In “Soil,” griffin displays jars of dirt and ground along with black-and-white photographs to highlight years of discrimination and slavery through physical geography and cartography. In the final part of the exhibit, called “Untitled, Self-Emancipation & Fugitivity,” griffin explores the experience of 228 women from New Orleans who escaped slavery during the Antebellum Period, utilizing texture, textiles, and silhouettes in order to illustrate the fragments and frayed edges of their stories. She used the Freedom on the Move database to learn about the experiences of these women in order to create sculptures of their heads.
“The ‘Untitled’ work is newer to me: being able to contemplate and imagine different visuals for expressing the experiences and lives of women and girls who I knew very little about — the archive offers very little details of their lives — to create head sculptures,” griffin said.
For griffin, art can prompt viewers to actively think beyond what today's news outlets or books say about politics, without confining them to reflections about the past.
“In politics for me, a Black feminist, visuality creates an opportunity as an intervention and also an opportunity for engagement. Using art in many forms affords us to move beyond just words, and affords us to move beyond just a political positioning, but learn how to bring people in, whether that’s through an installation, whether that’s through a painting or a photograph or even through a sculpture,” griffin said.

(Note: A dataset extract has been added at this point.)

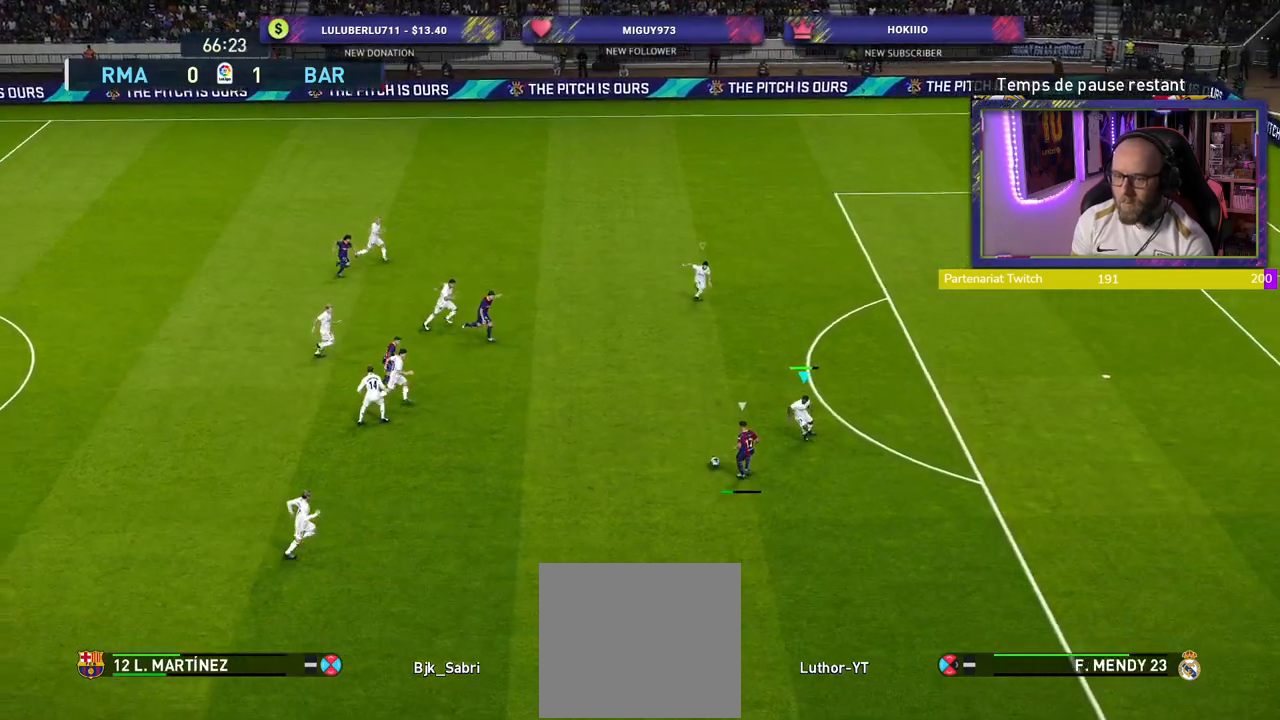
{"dt_ms": 500, "buttons": ["SQUARE", "R2"], "left_stick": "up-right", "right_stick": "center", "events": [[160, "left_stick", "up-left"], [300, "CROSS", "up"], [320, "left_stick", "up"], [420, "left_stick", "up-right"], [440, "R2", "down"], [460, "SQUARE", "down"]]}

Being based in New Orleans, griffin places a focus on the city’s history through her project “DISPLACED,” a multimedia exhibition that examines the vast amount of racism and inequality that evolved as the city developed. griffin co-founded a women’s health clinic in New Orleans after Hurricane Katrina, where she quickly began to look at the relationship between population control, surveillance, and U.S. social policies. She particularly thought about the ties between the regulation of women of color and their bodies. “DISPLACED” places a focus on how housing policies developed and contributed to the gentrification of the community.
griffin not only creates art, but is also interested in displaying other artists’ work. Although she doesn’t identify as a curator, her curatorial practice focuses on centering the artists, their work, and the communities that they come from.
“Art can open opportunity for us to be able to engage and think differently, and so, because much of my work is tied to challenging different forms of violence, I see that when I’m thinking about art and curation. In a way, curatorial practices sometimes can invisiblize the artists who are creating work, which becomes a form of violence,” griffin said.
griffin also founded the initiative “PUNCTUATE,” which combines research and art to detail the experiences of Black women.
“I feel like ‘PUNCTUATE’ is like a vision. It’s an intervention. It’s a way of existing in a world and thinking about how to create and be part of an undivided movement, while also being very rigorous in the research and also thinking deeply about how to research [and] lend yourself to organizing projects,” griffin said.
For her artwork, griffin finds inspiration from many different historical figures, especially finding direction from Black feminism. She cited Patricia Hill, Harriet Tubman, and Ida B. Wells as inspirations, listing many more and emphasizing that there were many other influential Black feminists that she might not be aware of.
griffin also discussed how her art is also influenced by violence against marginalized communities.
“My work is also inspired by, unfortunately, it’s weird, but inspired by violence — the violence that has been perpetrated against communities and Indigenous tribes and nations. That violence I feel like I’m inspired by, because the violence also created opportunities for resistance and possibilities,” griffin said.
For others who aim to make social and political change through artistic devices, griffin recommends a bold approach.
“Don’t give up, and don’t be afraid to research and to engage and learn and interrogate what you think you know, to learn a new way to learn differently. Creative risk taking — I [would] start there,” she said.